WHAT THIS TASK INVOLVES
Rewrite the material below, replacing "Main Riff" with "Opening Riff" and keeping everything else the same. Leave the pictures out of your answer.

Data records

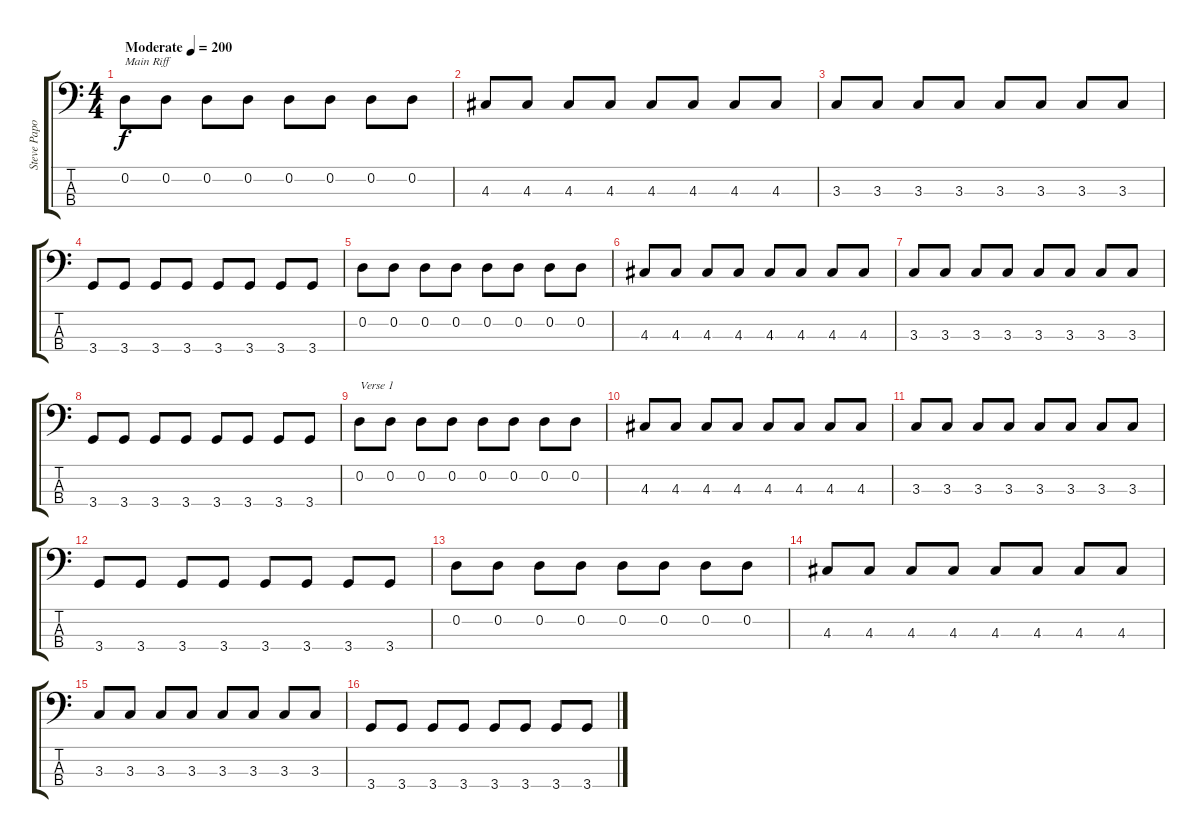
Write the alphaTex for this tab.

\track ("Steve Papoutsis" "Steve Papo") {instrument electricbasspick}
\staff {score tabs}
\tuning (G2 D2 A1 E1) {hide}
\ts (4 4)
\tempo (200 "Moderate")
\clef f4
\ks c
0.2.8{txt "Main Riff" dy f instrument electricbasspick} 0.2.8 0.2.8 0.2.8 0.2.8 0.2.8 0.2.8 0.2.8 |
4.3.8 4.3.8 4.3.8 4.3.8 4.3.8 4.3.8 4.3.8 4.3.8 |
3.3.8 3.3.8 3.3.8 3.3.8 3.3.8 3.3.8 3.3.8 3.3.8 |
3.4.8 3.4.8 3.4.8 3.4.8 3.4.8 3.4.8 3.4.8 3.4.8 |
0.2.8 0.2.8 0.2.8 0.2.8 0.2.8 0.2.8 0.2.8 0.2.8 |
4.3.8 4.3.8 4.3.8 4.3.8 4.3.8 4.3.8 4.3.8 4.3.8 |
3.3.8 3.3.8 3.3.8 3.3.8 3.3.8 3.3.8 3.3.8 3.3.8 |
3.4.8 3.4.8 3.4.8 3.4.8 3.4.8 3.4.8 3.4.8 3.4.8 |
0.2.8{txt "Verse 1"} 0.2.8 0.2.8 0.2.8 0.2.8 0.2.8 0.2.8 0.2.8 |
4.3.8 4.3.8 4.3.8 4.3.8 4.3.8 4.3.8 4.3.8 4.3.8 |
3.3.8 3.3.8 3.3.8 3.3.8 3.3.8 3.3.8 3.3.8 3.3.8 |
3.4.8 3.4.8 3.4.8 3.4.8 3.4.8 3.4.8 3.4.8 3.4.8 |
0.2.8 0.2.8 0.2.8 0.2.8 0.2.8 0.2.8 0.2.8 0.2.8 |
4.3.8 4.3.8 4.3.8 4.3.8 4.3.8 4.3.8 4.3.8 4.3.8 |
3.3.8 3.3.8 3.3.8 3.3.8 3.3.8 3.3.8 3.3.8 3.3.8 |
3.4.8 3.4.8 3.4.8 3.4.8 3.4.8 3.4.8 3.4.8 3.4.8
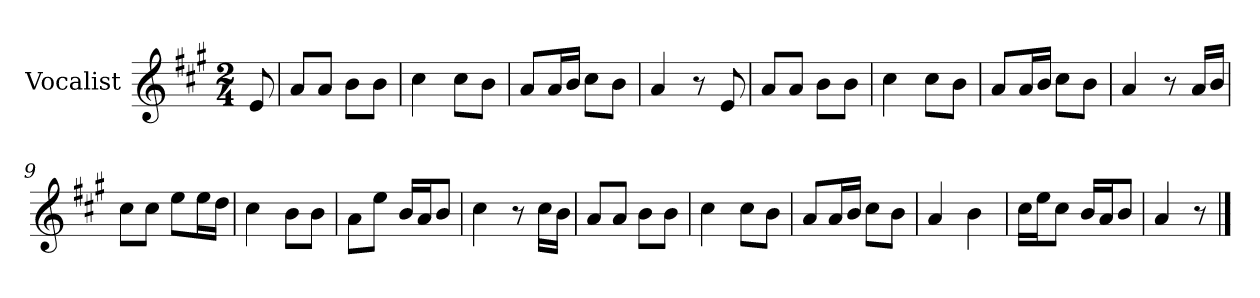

REPLY
Write the alphaTex for this tab.

\track ("Steve Papoutsis" "Steve Papo") {instrument electricbasspick}
\staff {score tabs}
\tuning (G2 D2 A1 E1) {hide}
\ts (4 4)
\tempo (200 "Moderate")
\clef f4
\ks c
0.2.8{txt "Opening Riff" dy f instrument electricbasspick} 0.2.8 0.2.8 0.2.8 0.2.8 0.2.8 0.2.8 0.2.8 |
4.3.8 4.3.8 4.3.8 4.3.8 4.3.8 4.3.8 4.3.8 4.3.8 |
3.3.8 3.3.8 3.3.8 3.3.8 3.3.8 3.3.8 3.3.8 3.3.8 |
3.4.8 3.4.8 3.4.8 3.4.8 3.4.8 3.4.8 3.4.8 3.4.8 |
0.2.8 0.2.8 0.2.8 0.2.8 0.2.8 0.2.8 0.2.8 0.2.8 |
4.3.8 4.3.8 4.3.8 4.3.8 4.3.8 4.3.8 4.3.8 4.3.8 |
3.3.8 3.3.8 3.3.8 3.3.8 3.3.8 3.3.8 3.3.8 3.3.8 |
3.4.8 3.4.8 3.4.8 3.4.8 3.4.8 3.4.8 3.4.8 3.4.8 |
0.2.8{txt "Verse 1"} 0.2.8 0.2.8 0.2.8 0.2.8 0.2.8 0.2.8 0.2.8 |
4.3.8 4.3.8 4.3.8 4.3.8 4.3.8 4.3.8 4.3.8 4.3.8 |
3.3.8 3.3.8 3.3.8 3.3.8 3.3.8 3.3.8 3.3.8 3.3.8 |
3.4.8 3.4.8 3.4.8 3.4.8 3.4.8 3.4.8 3.4.8 3.4.8 |
0.2.8 0.2.8 0.2.8 0.2.8 0.2.8 0.2.8 0.2.8 0.2.8 |
4.3.8 4.3.8 4.3.8 4.3.8 4.3.8 4.3.8 4.3.8 4.3.8 |
3.3.8 3.3.8 3.3.8 3.3.8 3.3.8 3.3.8 3.3.8 3.3.8 |
3.4.8 3.4.8 3.4.8 3.4.8 3.4.8 3.4.8 3.4.8 3.4.8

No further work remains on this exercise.